I find the following assignment particularly appropriate if I have an
inhibited group of students. The clay is between two pieces of cloth (or
Tyvek), students flatten it by DANCING on it in their stocking feet. Play
music. I tell them, "Feel for thick places. Avoid the thin places." When
it is evenly flat and thin enough, I have them only remove one cloth.
Leaving it securely stuck to the other cloth, they stress the clay by
bending it (and straightening it) until it takes on an ACTIVE SURFACE
TEXTURE like the skin of an elephant. We put the textured slabs back on the
floor and make a variety of small soft pre-shaped pieces of clay. The
small pieces are violently thrown down into the slabs to produce small moon
craters. I then ask them to consider construction using overlapping joints
that can reveal some of the best natural clay edges from the slab.
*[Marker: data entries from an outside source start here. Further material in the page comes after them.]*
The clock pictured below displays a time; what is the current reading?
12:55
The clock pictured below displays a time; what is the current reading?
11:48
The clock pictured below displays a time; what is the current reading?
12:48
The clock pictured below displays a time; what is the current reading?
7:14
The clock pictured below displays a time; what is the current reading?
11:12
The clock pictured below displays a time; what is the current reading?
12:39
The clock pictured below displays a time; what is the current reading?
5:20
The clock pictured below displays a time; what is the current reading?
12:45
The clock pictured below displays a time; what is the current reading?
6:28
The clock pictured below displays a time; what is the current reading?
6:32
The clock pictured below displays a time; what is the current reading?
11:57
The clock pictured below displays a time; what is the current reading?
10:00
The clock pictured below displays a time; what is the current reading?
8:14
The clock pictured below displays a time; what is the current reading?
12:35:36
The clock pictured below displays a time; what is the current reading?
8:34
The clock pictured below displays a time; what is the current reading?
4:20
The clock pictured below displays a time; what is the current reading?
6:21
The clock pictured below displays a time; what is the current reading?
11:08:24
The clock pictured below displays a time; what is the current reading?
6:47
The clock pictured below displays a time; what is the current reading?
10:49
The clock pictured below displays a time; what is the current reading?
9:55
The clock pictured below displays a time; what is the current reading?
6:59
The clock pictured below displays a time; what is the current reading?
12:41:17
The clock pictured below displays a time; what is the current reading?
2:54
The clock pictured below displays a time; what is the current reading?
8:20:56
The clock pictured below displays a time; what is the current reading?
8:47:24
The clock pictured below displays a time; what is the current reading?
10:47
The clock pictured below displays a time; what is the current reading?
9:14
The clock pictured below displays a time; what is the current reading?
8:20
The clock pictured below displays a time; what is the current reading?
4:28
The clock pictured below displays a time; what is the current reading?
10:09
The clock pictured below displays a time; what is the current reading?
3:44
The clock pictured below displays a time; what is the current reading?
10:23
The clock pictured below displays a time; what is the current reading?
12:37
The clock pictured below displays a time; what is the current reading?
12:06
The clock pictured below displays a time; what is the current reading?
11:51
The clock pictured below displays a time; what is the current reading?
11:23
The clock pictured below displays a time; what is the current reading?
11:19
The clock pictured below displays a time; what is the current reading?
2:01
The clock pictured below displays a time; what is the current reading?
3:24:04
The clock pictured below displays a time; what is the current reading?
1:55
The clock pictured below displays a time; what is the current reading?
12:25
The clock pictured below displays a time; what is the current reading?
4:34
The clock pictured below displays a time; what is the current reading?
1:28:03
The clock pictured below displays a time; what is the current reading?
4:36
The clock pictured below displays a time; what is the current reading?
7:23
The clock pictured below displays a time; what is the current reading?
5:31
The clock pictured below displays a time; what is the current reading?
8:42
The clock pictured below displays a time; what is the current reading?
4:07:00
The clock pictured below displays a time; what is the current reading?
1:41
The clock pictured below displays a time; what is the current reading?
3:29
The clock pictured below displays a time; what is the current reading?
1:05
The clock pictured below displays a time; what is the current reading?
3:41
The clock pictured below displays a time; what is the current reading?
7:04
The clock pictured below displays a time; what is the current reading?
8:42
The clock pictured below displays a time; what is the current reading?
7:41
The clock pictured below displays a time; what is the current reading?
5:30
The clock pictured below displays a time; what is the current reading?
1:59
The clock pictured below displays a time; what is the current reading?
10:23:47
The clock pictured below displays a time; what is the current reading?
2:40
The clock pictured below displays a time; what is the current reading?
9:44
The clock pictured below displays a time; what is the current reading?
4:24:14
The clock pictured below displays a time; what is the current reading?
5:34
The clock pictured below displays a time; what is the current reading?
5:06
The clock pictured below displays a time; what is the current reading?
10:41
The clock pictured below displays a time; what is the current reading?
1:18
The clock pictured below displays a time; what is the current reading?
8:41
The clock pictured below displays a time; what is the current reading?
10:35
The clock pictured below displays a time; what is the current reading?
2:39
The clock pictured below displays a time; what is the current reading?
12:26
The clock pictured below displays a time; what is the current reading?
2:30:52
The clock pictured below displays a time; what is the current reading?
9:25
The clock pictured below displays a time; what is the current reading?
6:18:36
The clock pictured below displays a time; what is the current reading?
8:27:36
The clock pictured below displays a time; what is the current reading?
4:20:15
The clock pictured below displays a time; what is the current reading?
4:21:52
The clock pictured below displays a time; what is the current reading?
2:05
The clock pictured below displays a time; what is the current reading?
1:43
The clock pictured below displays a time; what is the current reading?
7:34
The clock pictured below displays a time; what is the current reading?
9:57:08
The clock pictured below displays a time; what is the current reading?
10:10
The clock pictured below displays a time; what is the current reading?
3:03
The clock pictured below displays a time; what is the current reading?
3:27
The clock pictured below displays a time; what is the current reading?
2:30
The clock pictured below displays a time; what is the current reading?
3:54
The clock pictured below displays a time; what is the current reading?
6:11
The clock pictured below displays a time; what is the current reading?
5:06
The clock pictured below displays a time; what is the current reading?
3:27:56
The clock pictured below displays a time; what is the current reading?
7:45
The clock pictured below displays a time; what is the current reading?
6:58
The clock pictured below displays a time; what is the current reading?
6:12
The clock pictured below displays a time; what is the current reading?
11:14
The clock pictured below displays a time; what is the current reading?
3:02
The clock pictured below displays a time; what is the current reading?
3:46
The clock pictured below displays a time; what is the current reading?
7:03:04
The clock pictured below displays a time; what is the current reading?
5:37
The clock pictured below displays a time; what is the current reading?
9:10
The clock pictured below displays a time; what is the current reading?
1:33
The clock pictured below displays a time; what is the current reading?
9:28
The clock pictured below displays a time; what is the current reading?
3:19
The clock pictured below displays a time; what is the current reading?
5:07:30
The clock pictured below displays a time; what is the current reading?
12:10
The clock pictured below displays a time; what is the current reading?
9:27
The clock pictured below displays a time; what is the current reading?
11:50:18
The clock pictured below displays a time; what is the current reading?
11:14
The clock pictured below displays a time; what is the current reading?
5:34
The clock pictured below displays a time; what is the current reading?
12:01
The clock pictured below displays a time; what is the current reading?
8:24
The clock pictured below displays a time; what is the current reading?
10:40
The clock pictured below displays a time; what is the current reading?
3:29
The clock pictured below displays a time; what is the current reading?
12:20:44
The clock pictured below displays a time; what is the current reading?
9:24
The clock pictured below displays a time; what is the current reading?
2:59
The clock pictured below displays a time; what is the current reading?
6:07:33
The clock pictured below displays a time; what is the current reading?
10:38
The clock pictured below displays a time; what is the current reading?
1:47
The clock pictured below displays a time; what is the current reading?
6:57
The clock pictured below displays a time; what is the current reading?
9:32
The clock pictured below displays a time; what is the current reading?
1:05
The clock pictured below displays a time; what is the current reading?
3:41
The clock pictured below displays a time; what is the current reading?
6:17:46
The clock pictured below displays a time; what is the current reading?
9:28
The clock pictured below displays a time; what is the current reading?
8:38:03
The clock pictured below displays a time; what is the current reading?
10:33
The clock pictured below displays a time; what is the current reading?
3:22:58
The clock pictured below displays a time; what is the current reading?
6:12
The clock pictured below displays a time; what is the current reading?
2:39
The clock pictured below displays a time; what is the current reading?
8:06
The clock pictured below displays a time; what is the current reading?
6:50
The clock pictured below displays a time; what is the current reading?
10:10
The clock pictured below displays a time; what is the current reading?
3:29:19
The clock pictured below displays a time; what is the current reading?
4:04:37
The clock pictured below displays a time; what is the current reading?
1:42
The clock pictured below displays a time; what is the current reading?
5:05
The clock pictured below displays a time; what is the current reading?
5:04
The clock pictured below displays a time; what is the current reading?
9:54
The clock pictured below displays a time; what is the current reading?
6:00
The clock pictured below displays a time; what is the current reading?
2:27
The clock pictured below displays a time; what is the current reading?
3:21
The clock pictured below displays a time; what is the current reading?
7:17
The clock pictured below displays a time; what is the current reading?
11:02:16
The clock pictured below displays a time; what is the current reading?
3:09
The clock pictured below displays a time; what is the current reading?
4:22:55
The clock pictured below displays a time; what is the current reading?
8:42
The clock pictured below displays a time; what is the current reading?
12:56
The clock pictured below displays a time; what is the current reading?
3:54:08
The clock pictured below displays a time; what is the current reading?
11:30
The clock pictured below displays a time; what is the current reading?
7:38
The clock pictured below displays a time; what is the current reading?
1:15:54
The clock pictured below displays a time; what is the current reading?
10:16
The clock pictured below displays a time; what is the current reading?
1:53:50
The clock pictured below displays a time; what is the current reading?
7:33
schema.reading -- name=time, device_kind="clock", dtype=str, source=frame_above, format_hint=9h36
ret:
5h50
Seal
the joints from inside or backside for strength, but leave the exposed
None of the above is demonstrated by me. I just tell what action to do
next. There job is to discover what the action does to the clay. There
are no right or wrong solutions. There are lots of accidental designs. I
ask lots of open questions about composition as they work. They have to
make lots of choices along the way. They construct at least two sculptural
pieces or vessel forms. After the work is dry, they must select the most
expressive piece and soak the rest. The students make their own individual
selection after a bit of small group processing.
As a variation, I have the class first make a simple smooth cylinder on the
wheel or with slabs. The expressionistic clay is then combined with the
cylinder to producing relationship choice challenges.
As a variation, I have them use the process to make a functional piece to
hang on the wall Functions can be wall vase, mirror frame, weed pot, house
key holder, soap dish, tooth brush holder, whiteboard frame, sconce, candle
holder, letter holder, pencil holder, small shelf, etc. Rather than assign
them the function, I have the class jot down lists and then share their
lists with the class and everybody writes down everybody else's idea.
Anybody that lists something unique (not listed by another student) gets
points. This teaches idea generation. Additionally, it can help if they
describe the user's interests and personality (either self or recipient) in
order to focus their choice making and personalize the work.
This lesson is used to build a frame of reference for a follow up
discussion of Peter Voulkos' work. I don't have to explain what Voulkos
was doing or thinking. They can explain it to me. They have
experientially gained a bit of insight into abstract expressionism as a style.